George Jones said:these are quite different things.
lavinia said:These responses are all interesting but the question still stands unanswered.
CRGreathouse said:See post #2. No such explicit example can be constructed.
lavinia said:The properties of such a set could potentially be described without an explicit construction. One might appeal to the Well Ordering Principle to obtain a mapping of the reals onto one of the uncountable ordinals whose cardinality is possible for the continuum.
From there one might be able to say something about a subset of cardinality Aleph1 e.g. maybe that it must have Lebesque measure zero.
Jarle said:The continuum hypothesis is undecidable even in ZFC, so you could not construct (nor "construct" using the well ordering principle) such a subset. It is undecidable; it has been shown that it cannot be proved nor disproved in ZFC. The bridge cannot be built from the axioms to the statement.
yossell said:What's the claim, CR? I'm not following you. That you can't construct an example? Or that you can `construct' an example, but it gives you no insight? Perhaps Lavinia could be the judge of whether she finds insightful or not.
Whether or not the continuum hypothesis is true, one can give examples of aleph_1 subsets of the real numbers. Just take a mapping from the reals between 0 and 1 onto the ordinals; then consider that subset of these reals which, by this function, are mapped onto aleph_1.
Of course, I agree that this is an uninteresting example, for many reasons. One reason is that this subset may be nothing more than the interval (01) again. Another reason is that the construction goes through whether or not continuum hypothesis holds, and so may not have been what Lavinia wanted when it was explicitly assumed that CH failed. I agree that, at least for me, there's no insight here - at least for me.
Lavinia seemed to make it clear that he/she wasn't asking for an explicit constructible example - whatever that means (do you think the reals are constructible?). But (IMO) Lavinia's right that it's just not true that a description of the relevant set somehow contradicts the undecidability of the CH.

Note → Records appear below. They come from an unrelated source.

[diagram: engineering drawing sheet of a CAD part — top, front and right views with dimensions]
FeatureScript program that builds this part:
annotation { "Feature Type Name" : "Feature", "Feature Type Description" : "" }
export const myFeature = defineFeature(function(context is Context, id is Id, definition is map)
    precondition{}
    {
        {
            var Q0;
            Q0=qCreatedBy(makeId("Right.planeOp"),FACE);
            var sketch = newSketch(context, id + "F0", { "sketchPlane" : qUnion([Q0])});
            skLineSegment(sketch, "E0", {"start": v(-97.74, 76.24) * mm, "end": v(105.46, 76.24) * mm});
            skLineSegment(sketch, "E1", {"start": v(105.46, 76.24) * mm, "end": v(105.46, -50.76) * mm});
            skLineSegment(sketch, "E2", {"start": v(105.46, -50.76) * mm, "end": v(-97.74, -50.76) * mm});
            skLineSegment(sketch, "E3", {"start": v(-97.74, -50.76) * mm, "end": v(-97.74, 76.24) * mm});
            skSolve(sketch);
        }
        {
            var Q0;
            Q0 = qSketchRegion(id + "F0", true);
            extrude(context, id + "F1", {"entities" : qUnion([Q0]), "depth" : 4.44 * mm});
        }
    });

micromass said:Let's presume that the continuum hypothesis is false. Then there exists a set X of cardinality [tex]\aleph_1[/tex] in [tex]\mathbb{R}[/tex].
yossell said:What's the claim, CR? I'm not following you. That you can't construct an example? Or that you can `construct' an example, but it gives you no insight?
yossell said:there exists a set of cardinality [tex]\aleph_1[/tex] in [tex]\mathbb{R} whether the continuum hypothesis is true or false
CRGreathouse said:That you can 'construct' but cannot construct.
Correct. I don't know why you keep bringing this up, though. I think it was evident to everyone participating on this thread before you mentioned it
yossell said:Thanks. I brought it up because the argument seemed to be `suppose CH is false. Then there is a subset of the reals which is of cardinality aleph-1'. But the supposition does no real work in getting the conclusion. So I was puzzled by the role of the supposition in people's thought.
CRGreathouse said:In post #25, for example, the assumption is needed for the "know nothing about it" claim. With CH, we can explicitly construct sets of cardinality aleph_1; without, we cannot.
lavinia said:I think that this thread has lost its seam. The original question that I asked is not being discussed.
yossell said:I'm really perplexed. Could you help me by explaining your notion of explicit constructibility?
micromass said:Do you also consider the law of excluded middle as inconstructive??
micromass said:Do you also consider the law of excluded middle as inconstructive??